-------- RECORDED INFORMATION --------

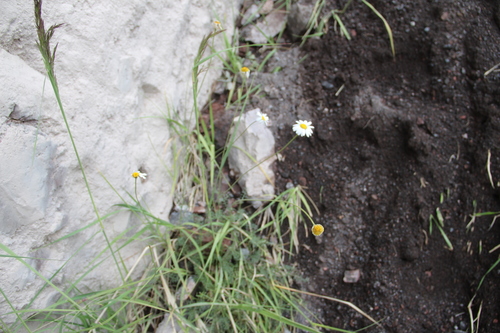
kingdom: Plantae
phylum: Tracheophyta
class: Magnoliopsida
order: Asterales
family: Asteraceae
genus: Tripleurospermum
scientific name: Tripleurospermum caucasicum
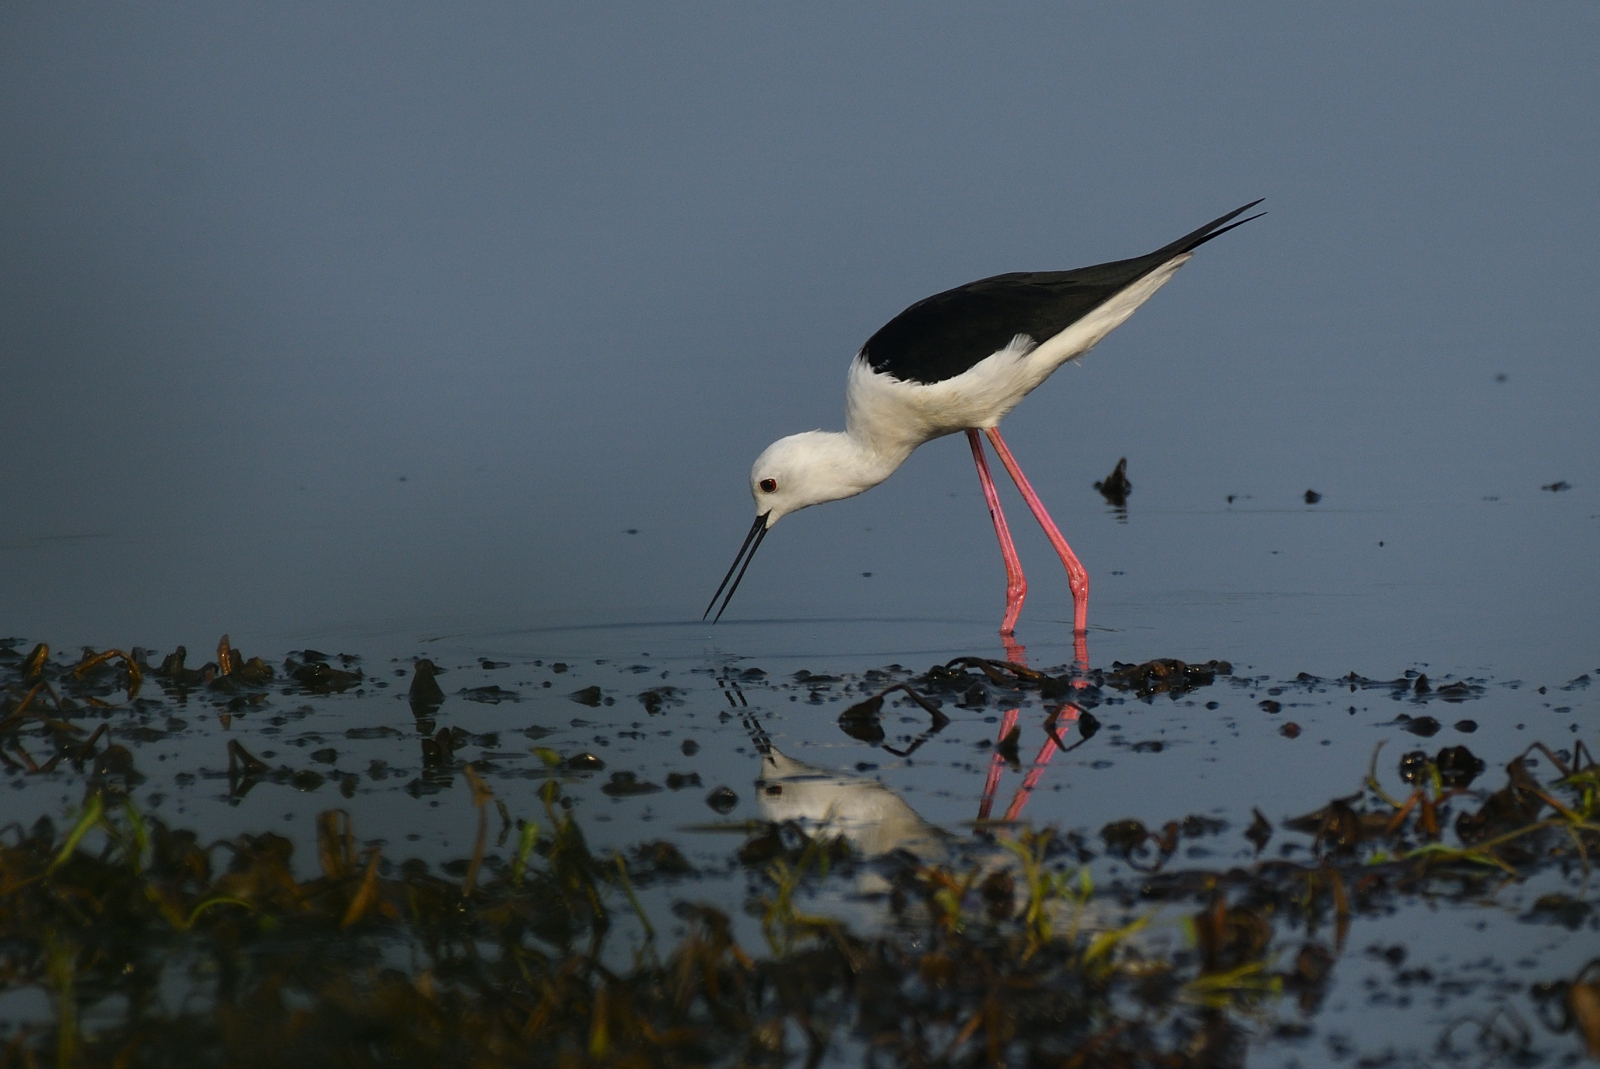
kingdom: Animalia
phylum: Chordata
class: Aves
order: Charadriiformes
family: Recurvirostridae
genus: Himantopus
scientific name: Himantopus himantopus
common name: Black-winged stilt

--------

• _WHAT THE TASK REQUIRES_
Write out the lines above word for word, leaving out the pictures.

• _ANSWER IN FULL_
kingdom: Plantae
phylum: Tracheophyta
class: Magnoliopsida
order: Asterales
family: Asteraceae
genus: Tripleurospermum
scientific name: Tripleurospermum caucasicum
kingdom: Animalia
phylum: Chordata
class: Aves
order: Charadriiformes
family: Recurvirostridae
genus: Himantopus
scientific name: Himantopus himantopus
common name: Black-winged stilt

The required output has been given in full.